Ultimately, it’s no longer about the arguments. It’s become a matter of principle.


Maraming Salamat, Tito Ipe!

Today I received a terribly painful Facebook message from a stranger. It read, “kuya pumanaw napo si mang ipe o efren elgo. ngayon po ang huling lamay bukas napo ang libing. sana makapunta po kayou .. salamat” (Kuya, Mang Ipe or Efren Elgo passed away. Today is the last day of the wake. The burial is tomorrow. I hope you can come. Thanks.) His children had asked her to inform me about his passing.

While his name will probably not ring a bell, one look at him and you’ll recognize him almost immediately. This former balut vendor with absolutely no acting experience brought tears to the eyes of hundreds of thousands of people all over the world as he played the dedicated, charming old man with a resourceful eye in “Fine Dining”. And although he probably never realized it, he did so much for me in that one day that he agreed to act in my film instead of going out and selling balut. I am forever indebted to the man, which is why it pained me to learn that he had died.

Immediately after receiving that message, I prepared a copy of the film on DVD and had a couple of screenshots of the film printed out. I then drove off to a place that I should have gone back to at least once after that rainy November day back in 2010, but never got to. It was difficult to bear the idea that the next time I would be seeing a man who changed the course of my life, he would be inside his coffin.

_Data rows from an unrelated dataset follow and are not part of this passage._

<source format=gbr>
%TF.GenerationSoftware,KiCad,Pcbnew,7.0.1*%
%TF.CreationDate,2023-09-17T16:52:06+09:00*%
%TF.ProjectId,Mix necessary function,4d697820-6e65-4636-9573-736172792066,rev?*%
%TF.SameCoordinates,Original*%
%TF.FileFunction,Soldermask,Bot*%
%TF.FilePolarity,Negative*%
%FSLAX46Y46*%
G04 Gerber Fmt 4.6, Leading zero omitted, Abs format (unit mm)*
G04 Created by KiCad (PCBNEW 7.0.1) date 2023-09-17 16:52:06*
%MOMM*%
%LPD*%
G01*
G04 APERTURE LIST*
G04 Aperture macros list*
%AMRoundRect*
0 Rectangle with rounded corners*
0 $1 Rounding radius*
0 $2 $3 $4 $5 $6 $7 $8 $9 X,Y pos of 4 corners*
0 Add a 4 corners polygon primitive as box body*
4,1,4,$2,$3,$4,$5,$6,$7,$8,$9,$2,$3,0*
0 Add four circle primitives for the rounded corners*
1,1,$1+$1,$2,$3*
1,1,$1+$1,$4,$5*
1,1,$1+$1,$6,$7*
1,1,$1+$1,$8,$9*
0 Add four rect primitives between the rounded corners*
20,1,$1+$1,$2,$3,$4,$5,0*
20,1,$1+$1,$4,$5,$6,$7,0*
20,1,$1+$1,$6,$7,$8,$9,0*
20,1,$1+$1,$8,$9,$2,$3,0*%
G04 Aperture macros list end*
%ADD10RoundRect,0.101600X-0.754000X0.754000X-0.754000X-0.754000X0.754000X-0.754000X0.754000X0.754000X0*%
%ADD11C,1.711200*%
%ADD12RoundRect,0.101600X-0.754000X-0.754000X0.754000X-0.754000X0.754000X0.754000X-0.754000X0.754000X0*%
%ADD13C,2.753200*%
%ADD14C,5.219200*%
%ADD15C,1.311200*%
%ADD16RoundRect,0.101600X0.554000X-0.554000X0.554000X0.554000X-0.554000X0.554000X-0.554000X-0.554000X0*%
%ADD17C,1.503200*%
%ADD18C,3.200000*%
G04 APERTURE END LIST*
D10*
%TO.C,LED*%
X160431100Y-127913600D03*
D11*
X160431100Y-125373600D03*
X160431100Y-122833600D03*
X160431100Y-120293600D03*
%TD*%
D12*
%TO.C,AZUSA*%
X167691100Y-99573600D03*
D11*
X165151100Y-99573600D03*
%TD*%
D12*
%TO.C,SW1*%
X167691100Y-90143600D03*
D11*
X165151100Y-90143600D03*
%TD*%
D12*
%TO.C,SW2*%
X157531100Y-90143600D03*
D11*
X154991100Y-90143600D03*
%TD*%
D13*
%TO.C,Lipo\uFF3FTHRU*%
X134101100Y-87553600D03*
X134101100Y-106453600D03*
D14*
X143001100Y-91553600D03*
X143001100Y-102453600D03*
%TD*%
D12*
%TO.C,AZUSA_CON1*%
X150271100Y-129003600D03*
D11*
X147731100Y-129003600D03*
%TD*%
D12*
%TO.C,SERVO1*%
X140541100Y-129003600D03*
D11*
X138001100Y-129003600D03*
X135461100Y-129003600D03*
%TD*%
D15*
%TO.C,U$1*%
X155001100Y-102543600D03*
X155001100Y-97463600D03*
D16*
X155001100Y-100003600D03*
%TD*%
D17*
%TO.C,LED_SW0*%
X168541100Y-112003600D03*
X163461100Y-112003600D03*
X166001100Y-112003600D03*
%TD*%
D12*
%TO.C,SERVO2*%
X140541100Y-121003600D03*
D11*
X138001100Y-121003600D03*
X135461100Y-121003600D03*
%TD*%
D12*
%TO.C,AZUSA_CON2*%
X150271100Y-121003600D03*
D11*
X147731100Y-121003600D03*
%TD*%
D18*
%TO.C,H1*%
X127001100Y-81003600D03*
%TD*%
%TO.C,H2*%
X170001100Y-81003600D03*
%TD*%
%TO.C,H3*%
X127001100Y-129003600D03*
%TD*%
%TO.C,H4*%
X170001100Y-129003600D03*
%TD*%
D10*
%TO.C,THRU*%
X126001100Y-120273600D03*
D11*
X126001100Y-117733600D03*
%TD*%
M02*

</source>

I regret not being able to drop by even just once after winning in Manhattan, even just to say thank you, and tell him about what happened, or to bring a bilao of pancit for him and his family. Despite the torrential rains, I was determined to pay my respects to Tito Ipe.

I arrived at the Gawad Kalinga Selecta Village where he lived at around 5PM. I was met there by Bon, who had helped me shoot the film. As we walked past the children frolicking in the puddles and the men and women gambling on the streets, I saw the familiar sight of the street where we filmed the first few scenes of the film. I walked into his house, the same house which we filmed Fine Dining in, and it looked the same. Nothing much had changed, save for the fact that there was now a coffin in it. I met his wife, and some of his children, who congratulated me on the award.

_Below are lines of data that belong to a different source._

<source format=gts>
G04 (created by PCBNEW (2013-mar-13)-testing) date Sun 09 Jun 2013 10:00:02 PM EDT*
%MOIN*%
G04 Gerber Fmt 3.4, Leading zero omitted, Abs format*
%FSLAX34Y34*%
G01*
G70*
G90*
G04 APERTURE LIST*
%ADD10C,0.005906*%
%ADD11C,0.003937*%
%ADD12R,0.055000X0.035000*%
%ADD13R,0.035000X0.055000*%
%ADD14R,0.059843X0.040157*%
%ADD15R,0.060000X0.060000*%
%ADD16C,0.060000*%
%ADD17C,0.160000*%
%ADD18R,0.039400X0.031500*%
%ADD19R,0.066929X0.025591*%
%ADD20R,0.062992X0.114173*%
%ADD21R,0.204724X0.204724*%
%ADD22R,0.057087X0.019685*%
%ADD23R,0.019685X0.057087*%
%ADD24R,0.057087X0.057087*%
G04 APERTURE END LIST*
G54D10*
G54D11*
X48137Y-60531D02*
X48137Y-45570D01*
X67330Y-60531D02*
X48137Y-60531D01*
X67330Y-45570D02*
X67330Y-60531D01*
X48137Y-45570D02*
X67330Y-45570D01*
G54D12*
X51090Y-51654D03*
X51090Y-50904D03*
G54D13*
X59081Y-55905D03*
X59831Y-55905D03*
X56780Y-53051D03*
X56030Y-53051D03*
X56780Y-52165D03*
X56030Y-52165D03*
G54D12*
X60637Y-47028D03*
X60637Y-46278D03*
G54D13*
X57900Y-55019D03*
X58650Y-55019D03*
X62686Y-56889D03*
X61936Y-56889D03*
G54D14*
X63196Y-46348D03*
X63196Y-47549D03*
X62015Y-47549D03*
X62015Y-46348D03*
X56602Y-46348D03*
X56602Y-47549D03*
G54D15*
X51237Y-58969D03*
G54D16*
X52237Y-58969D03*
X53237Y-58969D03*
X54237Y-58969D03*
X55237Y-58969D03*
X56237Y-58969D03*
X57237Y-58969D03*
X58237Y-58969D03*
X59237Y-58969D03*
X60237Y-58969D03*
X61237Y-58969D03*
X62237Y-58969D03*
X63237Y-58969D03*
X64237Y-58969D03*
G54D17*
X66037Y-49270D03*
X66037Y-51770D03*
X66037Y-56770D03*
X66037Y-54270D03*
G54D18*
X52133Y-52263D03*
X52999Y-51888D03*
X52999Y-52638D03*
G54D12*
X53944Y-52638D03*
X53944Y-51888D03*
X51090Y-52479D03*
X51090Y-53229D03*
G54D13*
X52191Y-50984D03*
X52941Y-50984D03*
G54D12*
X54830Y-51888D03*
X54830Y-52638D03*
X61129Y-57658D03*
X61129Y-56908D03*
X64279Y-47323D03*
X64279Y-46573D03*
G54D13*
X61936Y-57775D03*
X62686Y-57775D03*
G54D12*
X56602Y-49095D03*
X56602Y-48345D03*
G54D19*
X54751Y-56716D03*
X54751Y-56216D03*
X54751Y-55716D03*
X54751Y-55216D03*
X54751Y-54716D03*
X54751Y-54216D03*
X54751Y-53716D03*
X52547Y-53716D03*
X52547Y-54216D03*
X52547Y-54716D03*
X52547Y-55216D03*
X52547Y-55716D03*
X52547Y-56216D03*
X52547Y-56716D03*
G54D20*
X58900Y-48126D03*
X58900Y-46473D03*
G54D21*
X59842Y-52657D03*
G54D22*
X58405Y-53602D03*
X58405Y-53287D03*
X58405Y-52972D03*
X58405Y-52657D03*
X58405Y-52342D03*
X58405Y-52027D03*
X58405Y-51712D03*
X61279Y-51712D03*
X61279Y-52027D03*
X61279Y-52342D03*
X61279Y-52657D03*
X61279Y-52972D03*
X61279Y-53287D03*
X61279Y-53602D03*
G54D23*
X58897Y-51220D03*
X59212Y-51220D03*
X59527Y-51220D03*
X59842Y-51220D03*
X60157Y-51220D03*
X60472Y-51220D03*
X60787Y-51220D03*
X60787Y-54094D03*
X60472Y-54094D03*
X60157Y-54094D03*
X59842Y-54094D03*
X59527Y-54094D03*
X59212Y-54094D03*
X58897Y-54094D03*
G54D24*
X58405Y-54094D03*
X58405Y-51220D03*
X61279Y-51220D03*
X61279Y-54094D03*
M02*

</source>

I gave his wife, Tita Milet, the DVD, the photos, and a love offering. She looked at the photos fondly, remarking, “Ang payat pa ni Tatay dito.” He had gotten sick throughout the last few months of his life, and had gained a lot of weight. It was hard to tell just by looking at his body, but you could see hints of it in his face. I learned that Tito Ipe had died of a heart attack last Sunday, July 15. I also learned that I’d gotten his name wrong all this time; it was Efren Elgo, not Erpo. I must’ve misread it when he wrote it down for me that day.

I stayed to chat for a while as they offered me a bottle of Mountain Dew which I graciously accepted. As I chatted with Tita Milet, it was easy to see just how much she had loved Tito Ipe, and how painful his death was for her. She was quiet, but very much thankful that I had come to pay my respects.

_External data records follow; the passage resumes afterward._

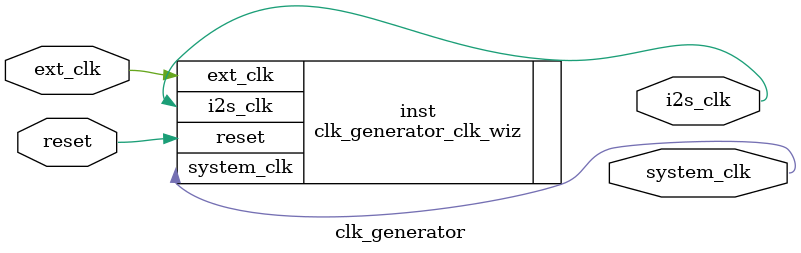
<source format=v>


`timescale 1ps/1ps

(* CORE_GENERATION_INFO = "clk_generator,clk_wiz_v6_0_8_0_0,{component_name=clk_generator,use_phase_alignment=true,use_min_o_jitter=false,use_max_i_jitter=false,use_dyn_phase_shift=false,use_inclk_switchover=false,use_dyn_reconfig=false,enable_axi=0,feedback_source=FDBK_AUTO,PRIMITIVE=MMCM,num_out_clk=2,clkin1_period=10.000,clkin2_period=10.000,use_power_down=false,use_reset=true,use_locked=false,use_inclk_stopped=false,feedback_type=SINGLE,CLOCK_MGR_TYPE=NA,manual_override=false}" *)

module clk_generator 
 (
  // Clock out ports
  output        system_clk,
  output        i2s_clk,
  // Status and control signals
  input         reset,
 // Clock in ports
  input         ext_clk
 );

  clk_generator_clk_wiz inst
  (
  // Clock out ports  
  .system_clk(system_clk),
  .i2s_clk(i2s_clk),
  // Status and control signals               
  .reset(reset), 
 // Clock in ports
  .ext_clk(ext_clk)
  );

endmodule

</source>
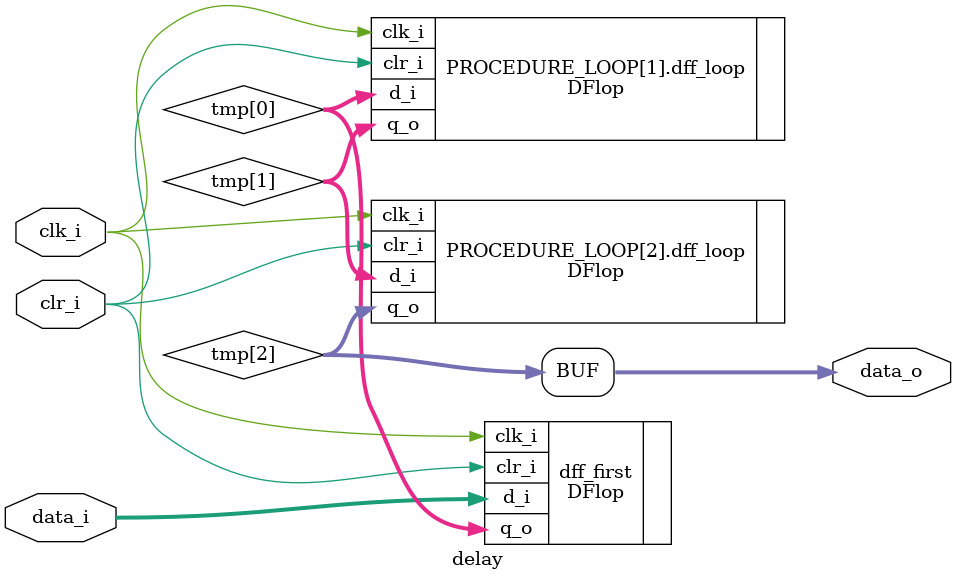
<source format=sv>
/* Delay with {N} Cycles
// Adjust the parameter*/
module delay 
#(
	parameter DATA_WIDTH = 24,
	parameter N_cycles = 3
)
(
	// Input
	input clk_i,
	input clr_i,
	input [DATA_WIDTH-1:0] data_i,
	
	// Output 
	output [DATA_WIDTH-1:0] data_o
);

wire [DATA_WIDTH-1:0] tmp [N_cycles-1:0];

genvar i;

generate
	DFlop
	#(
		.DATA_WIDTH		(DATA_WIDTH)
	)
	dff_first
	(
		.clk_i			(clk_i),
		.clr_i			(clr_i),
		.d_i				(data_i),
		.q_o				(tmp[0])
	);
	
	for (i = 1; i < N_cycles; i = i + 1) begin: PROCEDURE_LOOP
		DFlop 
		#(
			.DATA_WIDTH			(DATA_WIDTH)
		)
		dff_loop
		(
			.clk_i		(clk_i),
			.clr_i		(clr_i),
			.d_i			(tmp[i-1]),
			.q_o			(tmp[i])
		);
	end
	
	assign data_o = tmp[N_cycles-1];
endgenerate

endmodule 
</source>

A few minutes later, I met the stranger who had sent me the Facebook message. Apparently, she wasn’t a stranger. She was the one who played the daughter in the film. She had a different name on Facebook, which is why I didn’t recognize her at first. I greeted her, and chatted with her for a bit. She had seen the film, and had even seen it featured on Bandila. She was now going to use the film for a report in school. After our short chat, I thanked them for their hospitality and went home.

Tito Ipe, I know I never got to see you again, and I know you’ll never get to read this. But I’d like to thank you once again for agreeing to act in my film. I owe you so much more than that one thousand pesos I paid you and the Jollibee meal I fed you for your troubles that day. I owe the success of the film and the impact it has made on my career to you. I hope you enjoy a taste of the real Fine Dining up there in heaven. Maraming salamat, Tito Ipe!